On the issue of whether there exists an oral contract between the first applicant and the respondent, the respondent is correct in its contention that the correspondence attached to the replying affidavit does not support the applicants claim that such a contract came to be. The applicants accept that this is so. However, it is important not to lose sight of the fact that the applicants’ contention is that there is an oral contract. The document attached to the replying merely evidences the fact that the parties were engaged in discussions regarding the liquidation of the debt. The documents do not in themselves prove that such a contract had actually been concluded nor that it was not concluded. After all, the contract being oral would need to be proven by having recourse to the oral evidence from both parties. For purposes of this application the applicants have put up sufficient evidence to show that its defence is bona fide and worthy of consideration. The applicants have not merely put it up to escape the consequences of the judgment. They have attached the evidence showing that the parties were engaged in discussions regarding the payment of commission to the first applicant for work done by the second applicant, which payment would be set-off against the debt of the first applicant. In the result there is clearly purpose in rescinding the judgment since the outcome of the trial may be different from the judgment issued as a result of the first applicant’s default”.

 

13. The defendants are required to set out a defence with reasonable clarity and when the defence raised in the affidavit resisting summary judgment is inconsistent with the plea it cannot in the absence of an explanation for the inconsistency be said to be bona fide.

 

14. I have referred to the rescission judgment of Vally J above. In both rescission applications and summary judgment applications the question to be determined is whether there is a bona fide defence. Vally J’s finding that there is a bona fide defence has not been taken on appeal. I accept that it is not binding on me but based on the facts that were placed before me in this summary judgment application nothing much has changed as far as the facts are concerned and I also come to the same conclusion that the defendants have a triable issue which can only be determined by the trial court. They have set out fully the basis of their defence and it is not for this court at this stage to second guess their defence.

 

15. The application for summary judgment is refused.

 

16. In my view the question of costs should be cost in the trial.
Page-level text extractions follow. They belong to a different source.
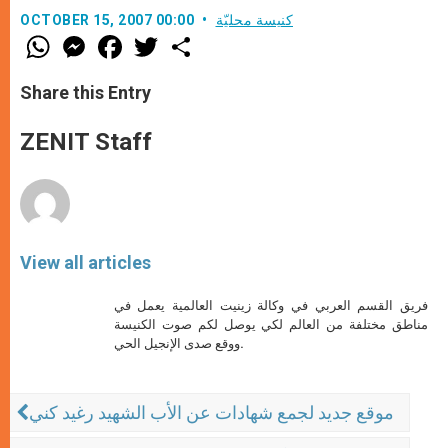
كنيسة محليّة
OCTOBER 15, 2007 00:00
W
M
F
T
S
h
e
a
w
h
a
s
c
i
a
t
s
e
t
r
Share this Entry
s
e
b
t
e
A
n
o
e
p
g
o
r
ZENIT Staff
p
e
k
r
View all articles
فريق القسم العربي في وكالة زينيت العالمية يعمل في
مناطق مختلفة من العالم لكي يوصل لكم صوت الكنيسة
ووقع صدى الإنجيل الحي.
موقع جديد لجمع شهادات عن الأب الشهيد رغيد كني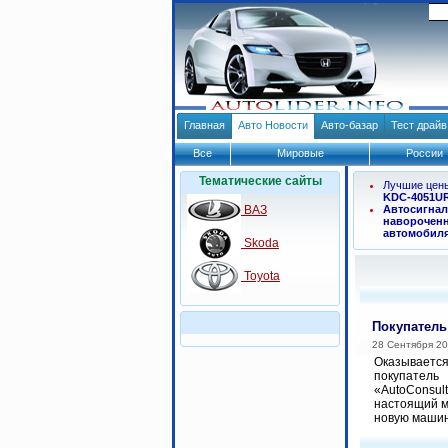
Главная
Авто Новости
Авто-базар
Тест драй
Все
Мировые
России
Тематические сайты
Лучшие цен
KDC-4051U
ВАЗ
Автосигнал
навороченн
автомобил
Skoda
Toyota
Покупатель
28 Сентября 2
Оказывает
покупател
«AutoConsu
настоящий м
новую машину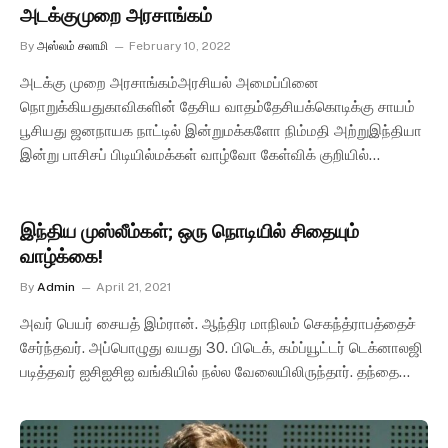
அடக்குமுறை அரசாங்கம்
By
அஸ்லம் சலாமி
February 10, 2022
அடக்கு முறை அரசாங்கம்அரசியல் அமைப்பினை
நொறுக்கியதுகாவிகளின் தேசிய வாதம்தேசியக்கொடிக்கு சாயம்
பூசியது ஜனநாயக நாட்டில் இன்றுமக்களோ நிம்மதி அற்றுஇந்தியா
இன்று பாசிசப் பிடியில்மக்கள் வாழ்வோ கேள்விக் குறியில்…
இந்திய முஸ்லீம்கள்; ஒரு நொடியில் சிதையும்
வாழ்க்கை!
By
Admin
April 21, 2021
அவர் பெயர் சையத் இம்ரான். ஆந்திர மாநிலம் செகந்த்ராபத்தைச்
சேர்ந்தவர். அப்பொழுது வயது 30. பிடெக், கம்ப்யூட்டர் டெக்னாலஜி
படித்தவர் ஐசிஐசிஐ வங்கியில் நல்ல வேலையிலிருந்தார். தந்தை…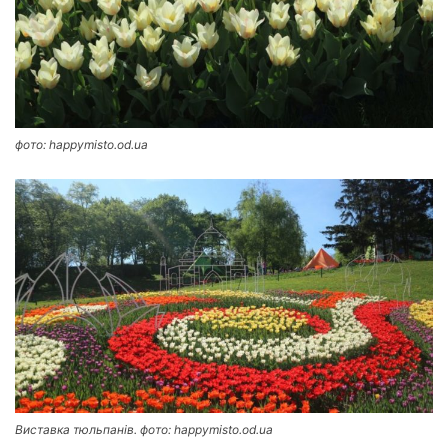
фото: happymisto.od.ua
Виставка тюльпанів. фото: happymisto.od.ua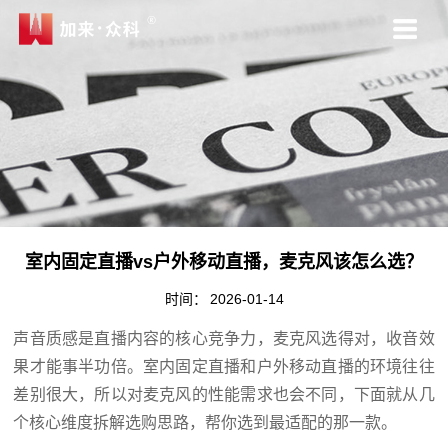
室内固定直播vs户外移动直播，麦克风该怎么选？
时间：
2026-01-14
声音质感是直播内容的核心竞争力，麦克风选得对，收音效
果才能事半功倍。室内固定直播和户外移动直播的环境往往
差别很大，所以对麦克风的性能需求也会不同，下面就从几
个核心维度拆解选购思路，帮你选到最适配的那一款。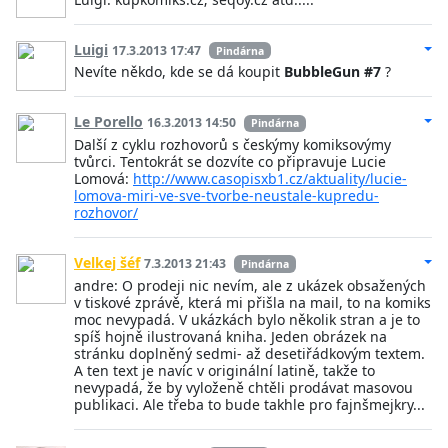
Luigi
17.3.2013 17:47
Pindárna
Nevíte někdo, kde se dá koupit
BubbleGun #7
?
Le Porello
16.3.2013 14:50
Pindárna
Další z cyklu rozhovorů s českýmy komiksovýmy
tvůrci. Tentokrát se dozvíte co připravuje Lucie
Lomová:
http://www.casopisxb1.cz/aktuality/lucie-
lomova-miri-ve-sve-tvorbe-neustale-kupredu-
rozhovor/
Velkej šéf
7.3.2013 21:43
Pindárna
andre: O prodeji nic nevím, ale z ukázek obsažených
v tiskové zprávě, která mi přišla na mail, to na komiks
moc nevypadá. V ukázkách bylo několik stran a je to
spíš hojně ilustrovaná kniha. Jeden obrázek na
stránku doplněný sedmi- až desetiřádkovým textem.
A ten text je navíc v originální latině, takže to
nevypadá, že by vyloženě chtěli prodávat masovou
publikaci. Ale třeba to bude takhle pro fajnšmejkry...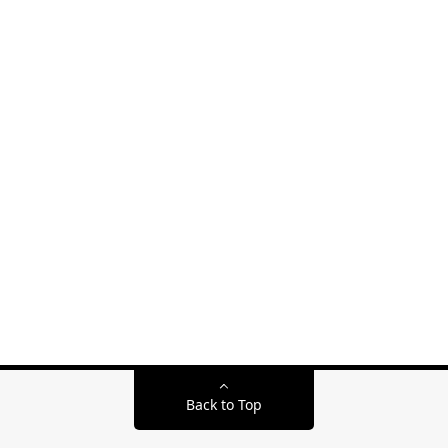
Back to Top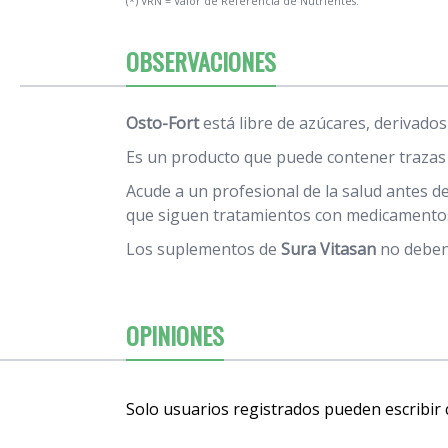
(*) VRN = Valor de Referencia de Nutrientes.
OBSERVACIONES
Osto-Fort
está libre de azúcares, derivados 
Es un producto que puede contener trazas 
Acude a un profesional de la salud antes d
que siguen tratamientos con medicamentos
Los suplementos de
Sura Vitasan
no deben 
OPINIONES
Solo usuarios registrados pueden escribir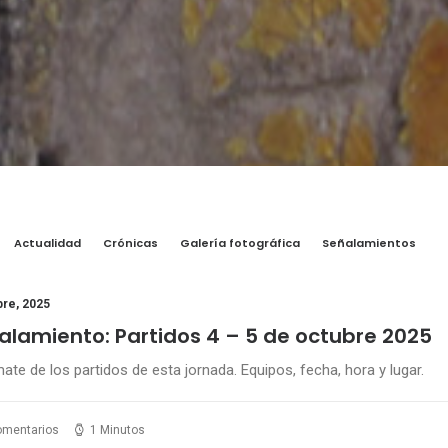
Actualidad
Crónicas
Galería fotográfica
Señalamientos
bre, 2025
alamiento: Partidos 4 – 5 de octubre 2025
ate de los partidos de esta jornada. Equipos, fecha, hora y lugar.
omentarios
1 Minutos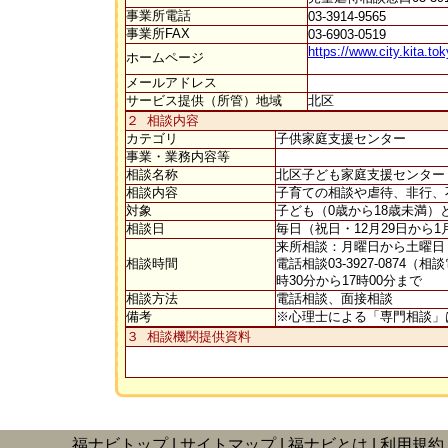
事業所電話
03-3914-9565
事業所FAX
03-6903-0519
https://www.city.kita.t
ホームページ
メールアドレス
サービス提供（所管）地域
北区
２ 相談内容
カテゴリ
子供家庭支援センター
事業・業務内容等
相談名称
北区子ども家庭支援センタ
相談内容
子育ての相談や虐待、非行、
対象
子ども（0歳から18歳未満
相談日
毎日（祝日・12月29日から
来所相談：月曜日から土曜日（
相談時間
電話相談03-3927-0874
時30分から17時00分まで
相談方法
電話相談、面接相談
備考
※心理士による「専門相談」
３ 相談機関提供資料
福ナビトップ
サイトマップ
福ナビとは
利用規約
The trial court would be in the best position to decide the issue of costs once evidence had been led before it.

 

17. In the circumstances I make the following order:

 

17.1 The application for summary judgment is dismissed.

 

17.2 Costs are costs in the trial.

 

 

 

___________

FRANCIS J

JUDGE OF THE HIGH COURT

 

 

 

 

 

FOR PLAINTIFF : K LAVINE INSTRUCTED BY ANDREW

GARRAT INC

 

FOR DEFENDANTS : K MAGAN INSTRUCTED BY SOONDER

INC

 

DATE OF HEARING : 7 NOVEMBER 2022

 

DATE OF JUDGMENT : 20 APRIL 2023

 

This judgment was handed down electronically by circulation to the parties’ and/or parties’ representatives by email and by being uploaded to CaseLines. The date and time for hand-down is deemed to be 10h00 on 20 April 2023.